- The Hawaiian earring is the plane compactum consisting of infinitely many circles (jpg-file). In 1950's there were a few researches about the fundamental group of the Hawaiian earring by H.B. Griffiths and G. Higman. In 1998 K. Kawamura and I succeeded to get an explicit presentation of the singular homology group of the Hawaiian earring, i.e. the abelianization of the fundamental group. It turns out to be the direct sum of the following groups: (1) The direct product of countably many copies of the integer group; (2) The direct sum of the continuum many copies of the rational group; (3) The Z-adic completion of the free abelian group of the continuum rank. (These results are in the paper `The singular homology of the Hawaiian earring' in the list.)
- A well-known result due to M. Barratt and J. Milnor is that the 3-dimensional singular homology group of the 2-dimensional Hawaiian earring is non-trivial. We proved that the n-dimensional homotopy group of the n-dimensional Hawaiian earring is isomorphic to the direct product of countably many copies of the integer group and the k-dimensional homotopy group of the n-dimensional Hawaiian earring is trivial in case n is strictly greater than 1 and k is strictly less than n. Consequently, the n-dimensional singular homology group of the n-dimensional Hawaiian earring is isomorphic to the direct product of countably many copies of the integer group.
- In 1998 I proved: If the fundamental groups of everywhere non-semi-locally simply connected one dimensional Peano continua (*) are isomorpohic, then they are homeomorphic. The proof uses the fundamental group of the Hawaiian earring. Based on this theorem, in 1999 Greg Conner and I introduced a new construction of a space from an abstract group using the fundamental group of the Hawaiian earring. This detects a wildness of a space from its fundamental group and for a space (*) the construction from its fundamental group produces the space itself. Consequently, one dimensional fractals with non-trivial fundamental groups and also finite or countable direct products of such fractals can be recovered from their fundamental groups. This new construction of a space also makes possible to treat with certain properties of spaces in group-theoretic terms.
- In December of 2008 I proved that the fundamental groups of one dimensional Peano continua determine their homotopy types. (pdf-file is available. Also another pdf-file is available.) But, there are still unknown things even about the fundamental group of the Hawaiian earring.
- In June of 2012, contradicting to my conjecture, I've proved that the first singular homology groups of one dimensional Peano continua are isomorphic to free abelian groups of finite rank or the first singular homology group of the Hawaiian earring. (pdf-file is available.)
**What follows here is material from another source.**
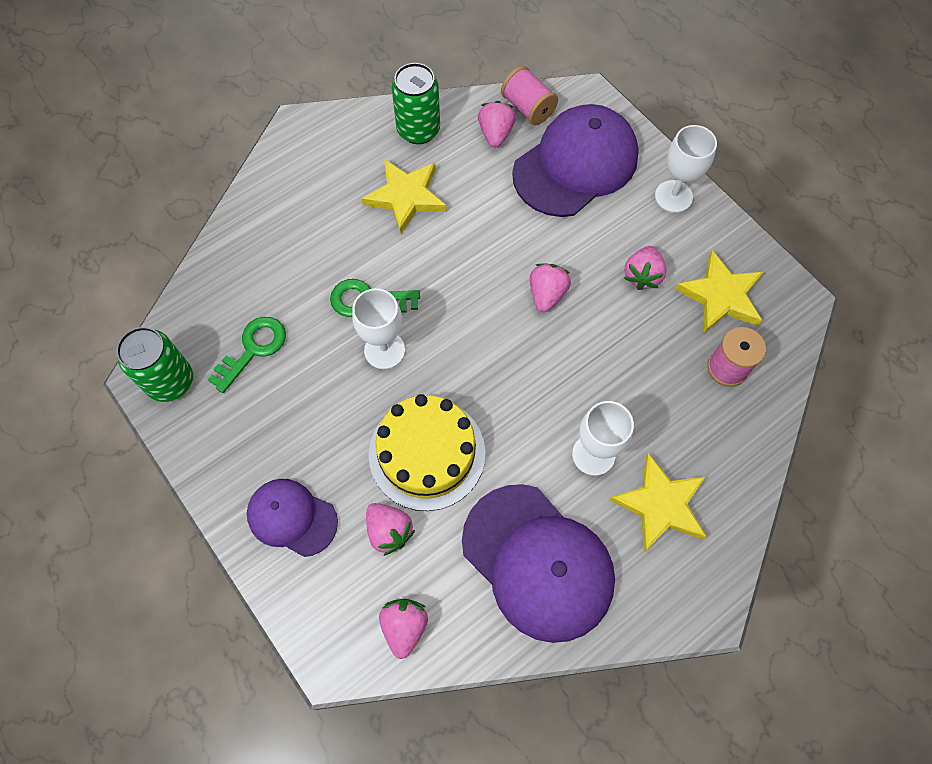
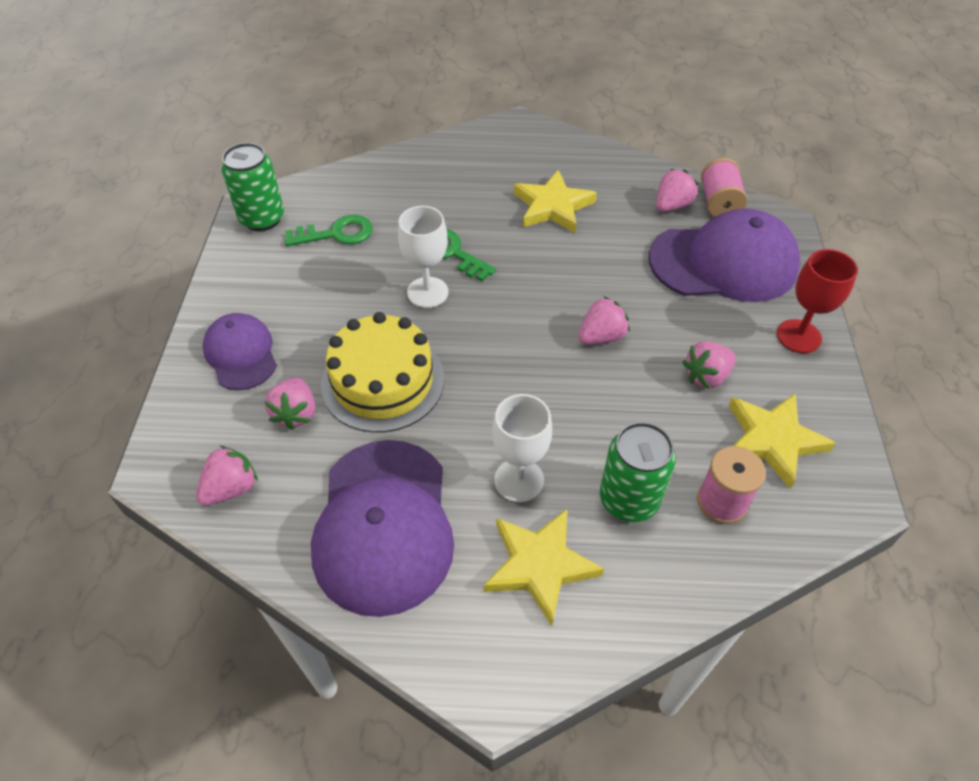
camera: 40 degrees right, 15 degrees down
green can [392,63,440,144] -> green can moved to [600,422,676,522]
white goblet [655,125,717,213] -> red goblet [777,249,858,353]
- The name "Specker phenomenon" was given by A. Blass in 1994, but the phenomenon itself was discovered by E. Specker in 1950. Specker proved that each homomorphism from the countable direct product of copies of the integer group to the integer group factors through a finite generated free abelian group which is a canonical summand. This appears a surprising fact, when we replace the range of a homomorphism to the rational group. In that case there exist 2 to the continuum many homomorphisms, while there exist only countably many and natural homomorphisms when the range is the integer group. In 1952 G. Higman proved the non-commutative variant of Specker's theorem. In topological terms Higman's theorem says: Any homomorphism from the fundamental group of the Hawaiian earring to that of a Bouquet is induced from a continuous map from the Hawaiian earring to the Bouquet. Using infinitary word theoretic argument as well as the Higman theorem, I proved that every endomorphism on the fundamental group of the Hawaiian earring is conjugate to an endomorphism induced by a continuous map (in a published paper in the list). This is a prototype of above statements which are some-what unexpected concerning fundamental groups of wild one dimensional Peano continua. This non-commutative variation of the Specker phenomenon is a key concept for the investigation of fundamental groups of wild spaces.
- Specker's theorem was investigated and generalized in abelian group theory and there are some applications of slender abelian groups to Topology. But there was no application of its non-commutative variation, i.e. Higman's theorem. The main reason seems to be owing to the following. The one is an obvious fact that uncountable non-commutative groups are out of interests of many mathematicians. Another may be that the presentation of the fundamental group due to H. B. Griffiths was done after the publication of the Higman paper, but there was no serious mentioning to the Higman paper in the Griffiths paper. It's likely that H. B. Griffiths did not notice it.
- Now the most interesting problem in this area is to characterize the n-slenderness, i.e. the non-commutative version of the slenderness in abelian group theory. For a long time I've thought that finitely generated torsionfree groups should be n-slender, but Greg Conner informed me that the rational is a subgroup of a finitely presented group, which can be proved using Higman's old result. Hence, the n-slenderness is in question even for finitely presented groups? The n-slenderness is closed under free products, but I don't know whether the n-slenderness is closed under the amalgamated free product.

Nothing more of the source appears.